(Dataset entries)
'''

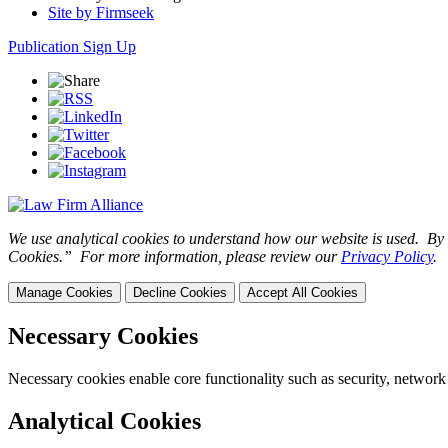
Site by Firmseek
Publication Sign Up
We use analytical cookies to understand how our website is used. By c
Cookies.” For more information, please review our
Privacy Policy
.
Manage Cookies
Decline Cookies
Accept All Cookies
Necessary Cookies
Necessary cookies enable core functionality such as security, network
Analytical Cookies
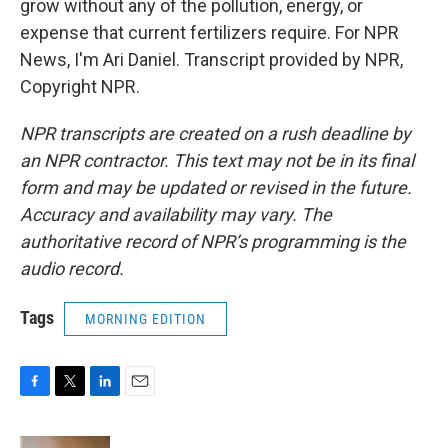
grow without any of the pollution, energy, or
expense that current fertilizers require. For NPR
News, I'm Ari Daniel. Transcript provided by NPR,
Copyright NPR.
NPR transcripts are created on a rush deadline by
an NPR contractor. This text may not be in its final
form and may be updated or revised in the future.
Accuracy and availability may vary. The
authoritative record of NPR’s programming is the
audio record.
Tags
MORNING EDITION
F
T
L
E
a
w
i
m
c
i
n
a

'''

Can you rename "Privacy Policy" to "Privacy Notice" everywhere in the items, keep every other line unchanged, and leave the pictures out?

Response area:
Site by Firmseek
Publication Sign Up
We use analytical cookies to understand how our website is used. By c
Cookies.” For more information, please review our
Privacy Notice
.
Manage Cookies
Decline Cookies
Accept All Cookies
Necessary Cookies
Necessary cookies enable core functionality such as security, network
Analytical Cookies
grow without any of the pollution, energy, or
expense that current fertilizers require. For NPR
News, I'm Ari Daniel. Transcript provided by NPR,
Copyright NPR.
NPR transcripts are created on a rush deadline by
an NPR contractor. This text may not be in its final
form and may be updated or revised in the future.
Accuracy and availability may vary. The
authoritative record of NPR’s programming is the
audio record.
Tags
MORNING EDITION
F
T
L
E
a
w
i
m
c
i
n
a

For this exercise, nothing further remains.